Attempted essay — Wednesday, February 11th, 2026
1.4.24
I felt the beat of The Shins’ “Simple Song” in my bending and stretching legs, shaking out the post-1600m lactic acid and swallowing away the taste of blood. Coach talked to us like we were his friends. I felt the soft ends of my ponytail brush my shoulders as I turned only halfway to start a conversation. Self-conscious; I could see myself then, as I do looking back now, in the third person, uneven skin on the back of my shoulders and two little braids tied with silver and red ribbons at the crown of my head.
5.3.24
I’d listened to “Kiss Me” by Sixpence None the Richer enough times to hear, even before they began, the sweet opening strums under the blue spring sky as I opened the rounded door of his sun-warmed gray 4Runner. My dark green running shorts slid across weathered fabric seats to fit two backpacks on my lap.
9.25.24
Ironically, it was the morning Bob Dylan sang me “Don’t Think Twice, It’s Alright” on the way to school. That night, pilling long blue sleeves and blood dripping, sitting on the plush stool in my sister’s bathroom that probably wasn’t meant to hold my weight. Sharp inhales of the peppermint oil she brought back from her work retreat. It’s supposed to soothe.
12.30.24
The sun was turning the pavement blue and the bare gray trees a glowing pink as it set so early in the day, as it always seemed to do, over winter-yellow backroad fields. There’s a picture of me watching it with long hair twisting in the wind, navy blue converse (muddied already) straddling the yellow center lines. Noah Kahan’s “Maine” played on the way home.
6.26.25
My deliriousness kept me from realizing that the purple-pink clouds mesmerizing me through the ovoid double window were colored by a dimming filter to let passengers sleep. Lizzy McAlpine’s tired voice and soothing swells tried to further that goal, “Like It Tends To Do” wired into my ears, but I couldn’t close my eyes until I finished arguing with myself.
Why was I missing winter’s sadness? Why did I want to go back to the month of wet hair and warm tears, streaming as relentlessly as “The Day After Tomorrow”, when I wanted to go back to hearing “Sad Beautiful Tragic” and its sinusoidal lull as gray morning light woke me up that August, wishing it was February so I could hear “Real Love Baby” and smell coconut in my hair?
Between my exhaustion, physically and mentally, and the lyrical poignancy pouring into my brain in that atmospheric twilight, this thought occurred to me: all those times you heard that every day you are alive means something, it was the truth. But what’s missing from that statement is that a lot of those days wouldn’t feel like they mattered until many months later. Periods of depression will feel like flying over the ocean, moving against time.

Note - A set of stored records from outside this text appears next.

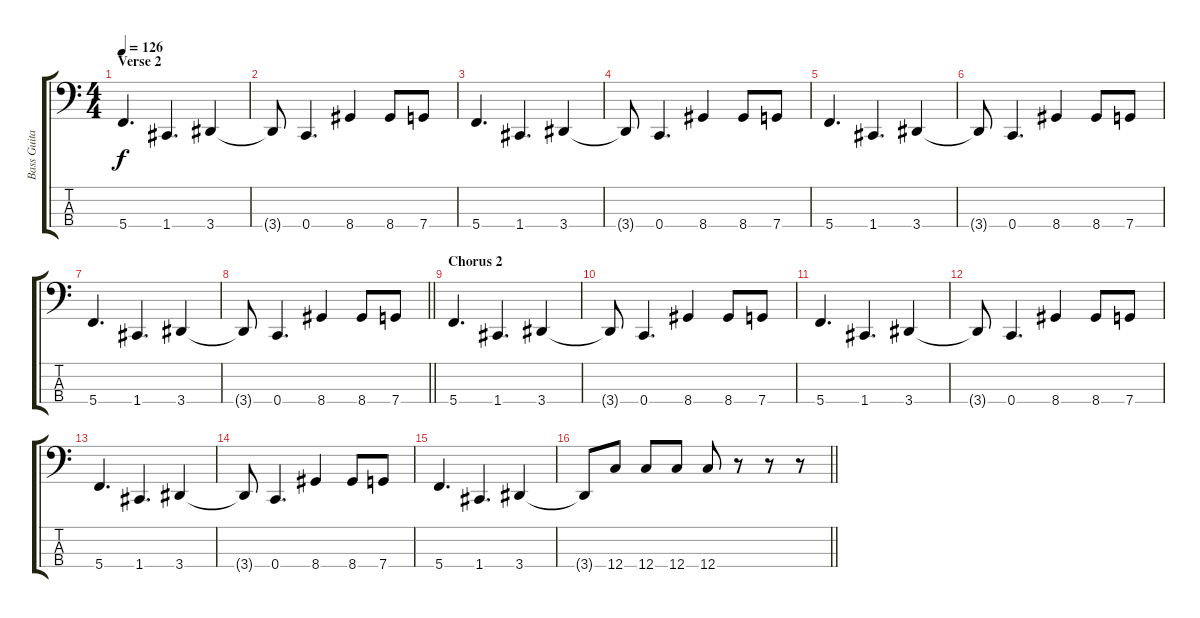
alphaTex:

\track ("Bass Guitar" "Bass Guita") {instrument electricbassfinger}
\staff {score tabs}
\tuning (F2 C2 G1 C1) {hide}
\ts (4 4)
\section ("" "Verse 2")
\tempo 126
\clef f4
\ks c
5.4.4{d dy f} 1.4.4{d} 3.4.4 |
3.4{t}.8 0.4.4{d} 8.4.4 8.4.8 7.4.8 |
5.4.4{d} 1.4.4{d} 3.4.4 |
3.4{t}.8 0.4.4{d} 8.4.4 8.4.8 7.4.8 |
5.4.4{d} 1.4.4{d} 3.4.4 |
3.4{t}.8 0.4.4{d} 8.4.4 8.4.8 7.4.8 |
5.4.4{d} 1.4.4{d} 3.4.4 |
\barLineRight lightlight
3.4{t}.8 0.4.4{d} 8.4.4 8.4.8 7.4.8 |
\section ("" "Chorus 2")
5.4.4{d} 1.4.4{d} 3.4.4 |
3.4{t}.8 0.4.4{d} 8.4.4 8.4.8 7.4.8 |
5.4.4{d} 1.4.4{d} 3.4.4 |
3.4{t}.8 0.4.4{d} 8.4.4 8.4.8 7.4.8 |
5.4.4{d} 1.4.4{d} 3.4.4 |
3.4{t}.8 0.4.4{d} 8.4.4 8.4.8 7.4.8 |
5.4.4{d} 1.4.4{d} 3.4.4 |
\barLineRight lightlight
3.4{t}.8 12.4.8 12.4.8 12.4.8 12.4.8 r.8 r.8 r.8
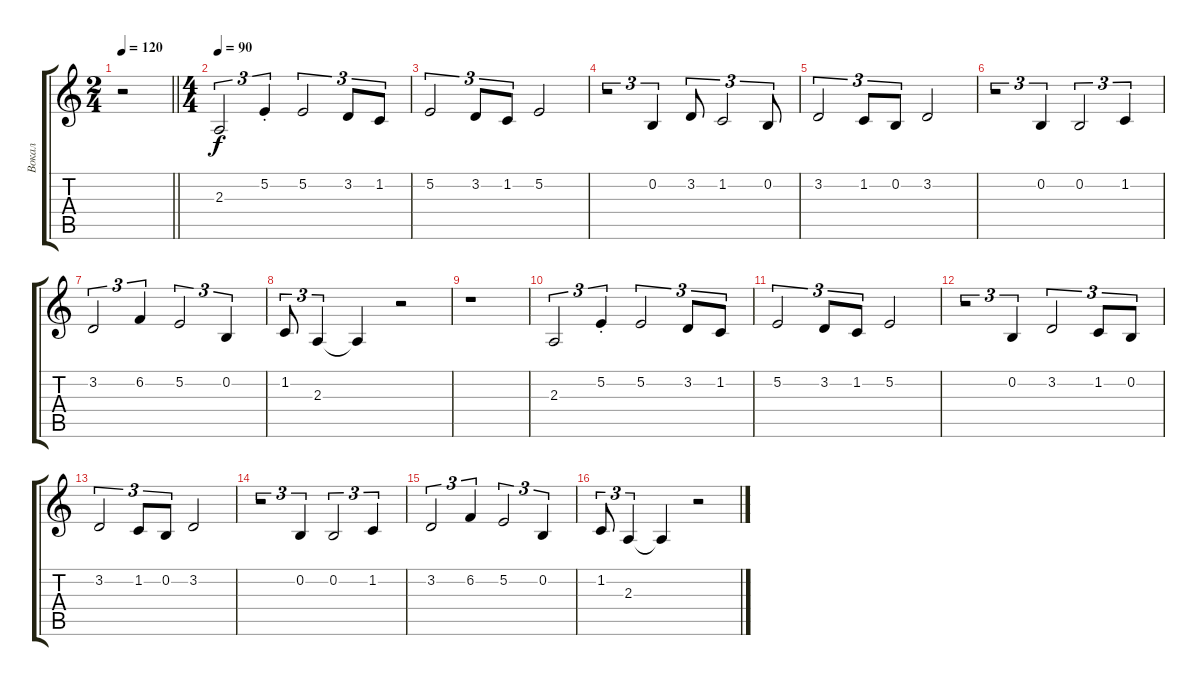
\track ("Вокал" "Вокал") {instrument oboe}
\staff {score tabs}
\tuning (E4 B3 G3 D3 A2 E2) {hide}
\ts (2 4)
\tempo 120
\clef g2
\barLineRight lightlight
\ks c
r.2{dy f} |
\ts (4 4)
\tempo 90
2.3.2{tu (3 2)} 5.2{st}.4{tu (3 2)} 5.2.2{tu (3 2)} 3.2.8{tu (3 2)} 1.2.8{tu (3 2)} |
5.2.2{tu (3 2)} 3.2.8{tu (3 2)} 1.2.8{tu (3 2)} 5.2.2 |
r.2{tu (3 2)} 0.2.4{tu (3 2)} 3.2.8{tu (3 2)} 1.2.2{tu (3 2)} 0.2.8{tu (3 2)} |
3.2.2{tu (3 2)} 1.2.8{tu (3 2)} 0.2.8{tu (3 2)} 3.2.2 |
r.2{tu (3 2)} 0.2.4{tu (3 2)} 0.2.2{tu (3 2)} 1.2.4{tu (3 2)} |
3.2.2{tu (3 2)} 6.2.4{tu (3 2)} 5.2.2{tu (3 2)} 0.2.4{tu (3 2)} |
1.2.8{tu (3 2)} 2.3.4{tu (3 2)} 2.3{t}.4 r.2 |
r.1 |
2.3.2{tu (3 2)} 5.2{st}.4{tu (3 2)} 5.2.2{tu (3 2)} 3.2.8{tu (3 2)} 1.2.8{tu (3 2)} |
5.2.2{tu (3 2)} 3.2.8{tu (3 2)} 1.2.8{tu (3 2)} 5.2.2 |
r.2{tu (3 2)} 0.2.4{tu (3 2)} 3.2.2{tu (3 2)} 1.2.8{tu (3 2)} 0.2.8{tu (3 2)} |
3.2.2{tu (3 2)} 1.2.8{tu (3 2)} 0.2.8{tu (3 2)} 3.2.2 |
r.2{tu (3 2)} 0.2.4{tu (3 2)} 0.2.2{tu (3 2)} 1.2.4{tu (3 2)} |
3.2.2{tu (3 2)} 6.2.4{tu (3 2)} 5.2.2{tu (3 2)} 0.2.4{tu (3 2)} |
1.2.8{tu (3 2)} 2.3.4{tu (3 2)} 2.3{t}.4 r.2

It will be easy to get lost in nostalgia and mourn the death of a golden age that never really was. My psychology professor said, though, on the first day, that the most intuitive learning strategies are often not the most effective – and maybe the same principle applies here. Maybe feeling the weight of what we’ve lost doesn’t equate to drowning in memories whose emotion is too thick to swim through to the surface. The truth is, I am always going to miss things that meant little to me when they happened, and I am always going to feel a little sick when I remember the worst times, the hardest times to survive. But it’s impossible to use the strength gained from hardships without disentangling from the wreckage of what was and placing your first footsteps on the freshly fallen snow of a new place, a new idea, and a new belief. By the time you do, it’s likely that everything will have changed, like it tends to do. Change, like clotting blood and the setting sun, is inevitable. It soothes.
So in the midst of pain, I search not for meaning, nor memoriam, but the strength to close my eyes and push through the clouds until I reach a day where the sky is clearer and the ground feels level beneath my feet.